One pharmacist told her that the emergency contraceptive pill was effective only the morning after unprotected sex. Another told her the drug, known as Plan B, was effective up to three days after unprotected sex.
“Someone’s got to be wrong,” said Lewis, 19, a former NARAL Pro-Choice America intern and an upcoming sophomore at Hood College.
As more women opt for the emergency contraceptive — approved by the Food and Drug Administration in November 2006 for over-the-counter sale — a uniform approach to distribution is still lacking, advocates say.

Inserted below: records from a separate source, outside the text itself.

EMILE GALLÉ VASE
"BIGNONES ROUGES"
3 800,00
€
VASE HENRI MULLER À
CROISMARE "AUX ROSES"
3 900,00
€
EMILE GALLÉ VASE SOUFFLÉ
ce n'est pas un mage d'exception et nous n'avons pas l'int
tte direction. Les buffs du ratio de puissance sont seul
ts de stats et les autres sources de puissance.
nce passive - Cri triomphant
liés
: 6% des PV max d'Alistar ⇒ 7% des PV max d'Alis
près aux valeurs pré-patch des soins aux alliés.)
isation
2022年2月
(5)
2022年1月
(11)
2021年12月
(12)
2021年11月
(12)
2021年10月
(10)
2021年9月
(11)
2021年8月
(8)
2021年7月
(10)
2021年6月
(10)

Since its approval, sales of the drug have more than doubled from 17,000 per week in August 2006 to 40,000 per week one year later, according to the Reproductive Health Technologies Project, a reproductive health advocate.
“Making it over the counter not only made it more accessible to women, but increased their awareness that it exists,” said Wendy Royalty, spokeswoman for Planned Parenthood of Maryland.
But advocates say a uniform approach to care by pharmacists is still lacking.
“I think they don’t inform people at all at the pharmacy,” said Lewis, of Damascus. “They just expect you to read the directions.”
An overall policy to enforce a uniform process of care by pharmacists is missing if questions aren’t being asked before the drug is dispensed, said Magaly Rodriguez deBittner, president of the Maryland Pharmacists Association.
“My responsibility as the pharmacist giving you a recommendation is to ask you questions that will dictate what I give you,”
deBittner said.
However, advocates say, too often this does not seem to be the case.
“The couple times I’ve tried to get it, the pharmacists are uninformed and unhelpful,” said Lewis, who added that at one grocery store pharmacy in Germantown, a pharmacist told her the drug could not be sold to unmarried customers.
The cost of a standard two-pill pack varies — Planned Parenthood health centers sell it for $20, and area pharmacies charge about $40.
“I don’t think it encourages people to take more risks [in their sexual behavior] because it usually makes you pretty sick,” Lewis said. “It’s a whole bunch of no fun, so I don’t think it encourages anybody to be a risk taker.”